Problem details: The answer should hold only the lines from the one containing "mosa 0,5 lít inox" through the one containing "representantes federais, buscando" in the entries below, copied exactly, without pictures.

Material shown:
┄┄┄┄┄┄
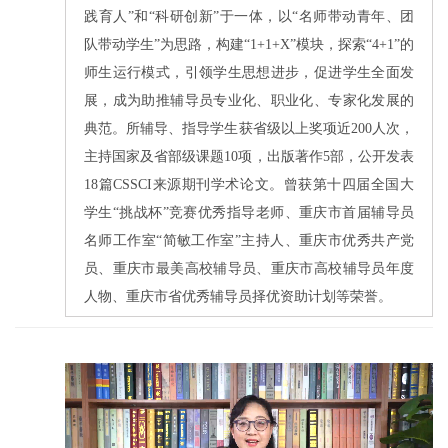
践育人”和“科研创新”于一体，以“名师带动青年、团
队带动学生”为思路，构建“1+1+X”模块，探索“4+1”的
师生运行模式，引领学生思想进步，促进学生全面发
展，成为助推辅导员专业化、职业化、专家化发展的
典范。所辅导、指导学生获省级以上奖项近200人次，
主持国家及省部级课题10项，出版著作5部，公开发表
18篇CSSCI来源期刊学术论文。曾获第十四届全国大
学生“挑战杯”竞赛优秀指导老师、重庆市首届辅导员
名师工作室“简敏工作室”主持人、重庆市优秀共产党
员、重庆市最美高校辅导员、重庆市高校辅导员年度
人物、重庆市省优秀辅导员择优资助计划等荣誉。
┄┄┄┄┄┄
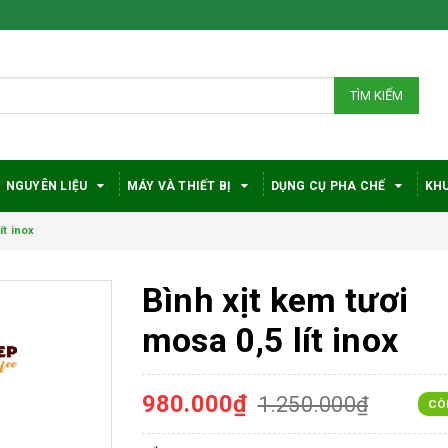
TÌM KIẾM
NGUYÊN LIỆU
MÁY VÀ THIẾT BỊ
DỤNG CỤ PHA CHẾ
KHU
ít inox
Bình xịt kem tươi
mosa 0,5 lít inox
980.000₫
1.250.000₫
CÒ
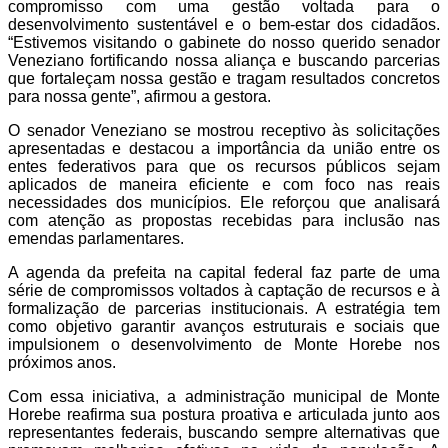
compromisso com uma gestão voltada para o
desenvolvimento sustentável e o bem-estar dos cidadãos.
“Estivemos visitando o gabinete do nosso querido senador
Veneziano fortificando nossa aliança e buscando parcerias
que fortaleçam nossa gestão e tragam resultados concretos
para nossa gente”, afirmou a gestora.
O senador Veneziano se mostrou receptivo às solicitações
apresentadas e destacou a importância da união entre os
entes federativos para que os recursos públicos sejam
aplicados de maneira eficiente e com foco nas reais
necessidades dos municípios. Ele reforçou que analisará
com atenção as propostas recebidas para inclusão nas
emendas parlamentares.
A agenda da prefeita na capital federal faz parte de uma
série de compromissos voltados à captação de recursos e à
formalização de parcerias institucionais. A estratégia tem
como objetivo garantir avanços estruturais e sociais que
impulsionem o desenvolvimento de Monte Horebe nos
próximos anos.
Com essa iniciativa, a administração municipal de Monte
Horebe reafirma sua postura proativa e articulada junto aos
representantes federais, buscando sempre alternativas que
┄┄┄┄┄┄
Written answer:
mosa 0,5 lít inox
980.000₫
1.250.000₫
CÒ
compromisso com uma gestão voltada para o
desenvolvimento sustentável e o bem-estar dos cidadãos.
“Estivemos visitando o gabinete do nosso querido senador
Veneziano fortificando nossa aliança e buscando parcerias
que fortaleçam nossa gestão e tragam resultados concretos
para nossa gente”, afirmou a gestora.
O senador Veneziano se mostrou receptivo às solicitações
apresentadas e destacou a importância da união entre os
entes federativos para que os recursos públicos sejam
aplicados de maneira eficiente e com foco nas reais
necessidades dos municípios. Ele reforçou que analisará
com atenção as propostas recebidas para inclusão nas
emendas parlamentares.
A agenda da prefeita na capital federal faz parte de uma
série de compromissos voltados à captação de recursos e à
formalização de parcerias institucionais. A estratégia tem
como objetivo garantir avanços estruturais e sociais que
impulsionem o desenvolvimento de Monte Horebe nos
próximos anos.
Com essa iniciativa, a administração municipal de Monte
Horebe reafirma sua postura proativa e articulada junto aos
representantes federais, buscando sempre alternativas que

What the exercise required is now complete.